*** Opening of PROVIDED DATA ***
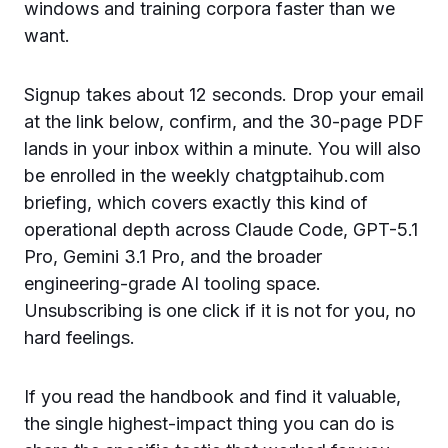
windows and training corpora faster than we
want.
Signup takes about 12 seconds. Drop your email
at the link below, confirm, and the 30-page PDF
lands in your inbox within a minute. You will also
be enrolled in the weekly chatgptaihub.com
briefing, which covers exactly this kind of
operational depth across Claude Code, GPT-5.1
Pro, Gemini 3.1 Pro, and the broader
engineering-grade AI tooling space.
Unsubscribing is one click if it is not for you, no
hard feelings.
If you read the handbook and find it valuable,
the single highest-impact thing you can do is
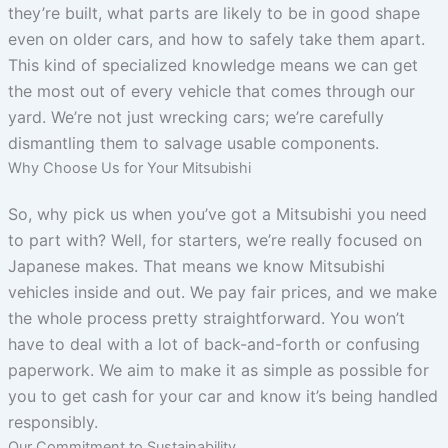
they’re built, what parts are likely to be in good shape
even on older cars, and how to safely take them apart.
This kind of specialized knowledge means we can get
the most out of every vehicle that comes through our
yard. We’re not just wrecking cars; we’re carefully
dismantling them to salvage usable components.
Why Choose Us for Your Mitsubishi
So, why pick us when you’ve got a Mitsubishi you need
to part with? Well, for starters, we’re really focused on
Japanese makes. That means we know Mitsubishi
vehicles inside and out. We pay fair prices, and we make
the whole process pretty straightforward. You won’t
have to deal with a lot of back-and-forth or confusing
paperwork. We aim to make it as simple as possible for
you to get cash for your car and know it’s being handled
responsibly.
Our Commitment to Sustainability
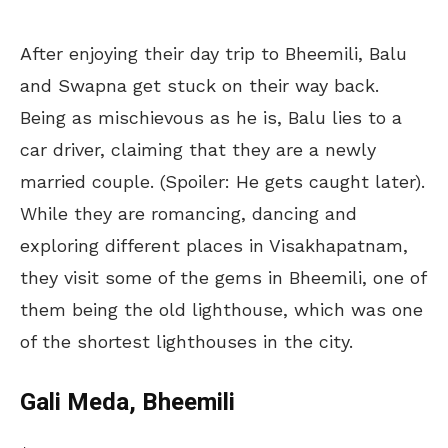
After enjoying their day trip to Bheemili, Balu
and Swapna get stuck on their way back.
Being as mischievous as he is, Balu lies to a
car driver, claiming that they are a newly
married couple. (Spoiler: He gets caught later).
While they are romancing, dancing and
exploring different places in Visakhapatnam,
they visit some of the gems in Bheemili, one of
them being the old lighthouse, which was one
of the shortest lighthouses in the city.
Gali Meda, Bheemili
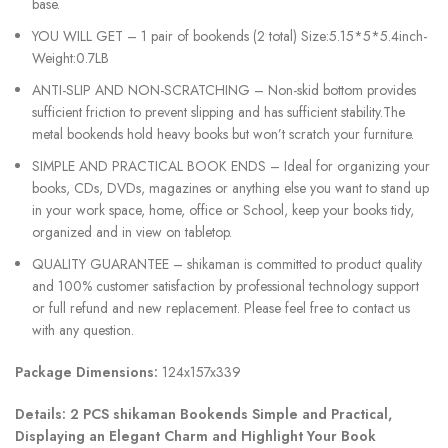
base.
YOU WILL GET – 1 pair of bookends (2 total) Size:5.15*5*5.4inch-
Weight:0.7LB
ANTI-SLIP AND NON-SCRATCHING – Non-skid bottom provides
sufficient friction to prevent slipping and has sufficient stability.The
metal bookends hold heavy books but won’t scratch your furniture.
SIMPLE AND PRACTICAL BOOK ENDS – Ideal for organizing your
books, CDs, DVDs, magazines or anything else you want to stand up
in your work space, home, office or School, keep your books tidy,
organized and in view on tabletop.
QUALITY GUARANTEE – shikaman is committed to product quality
and 100% customer satisfaction by professional technology support
or full refund and new replacement. Please feel free to contact us
with any question.
Package Dimensions:
124x157x339
Details:
2 PCS shikaman Bookends Simple and Practical,
Displaying an Elegant Charm and Highlight Your Book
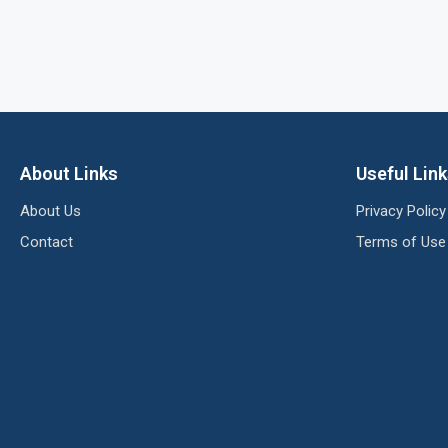
About Links
Useful Lin
About Us
Privacy Policy
Contact
Terms of Use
*** Close of PROVIDED DATA ***
» **WHAT THE EXERCISE ASKS**
Please transcribe exactly the line containing "YOU WILL GET" and every later line through the end of the records above, omitting pictures.

» **RESULT**
YOU WILL GET – 1 pair of bookends (2 total) Size:5.15*5*5.4inch-
Weight:0.7LB
ANTI-SLIP AND NON-SCRATCHING – Non-skid bottom provides
sufficient friction to prevent slipping and has sufficient stability.The
metal bookends hold heavy books but won’t scratch your furniture.
SIMPLE AND PRACTICAL BOOK ENDS – Ideal for organizing your
books, CDs, DVDs, magazines or anything else you want to stand up
in your work space, home, office or School, keep your books tidy,
organized and in view on tabletop.
QUALITY GUARANTEE – shikaman is committed to product quality
and 100% customer satisfaction by professional technology support
or full refund and new replacement. Please feel free to contact us
with any question.
Package Dimensions:
124x157x339
Details:
2 PCS shikaman Bookends Simple and Practical,
Displaying an Elegant Charm and Highlight Your Book
About Links
Useful Lin
About Us
Privacy Policy
Contact
Terms of Use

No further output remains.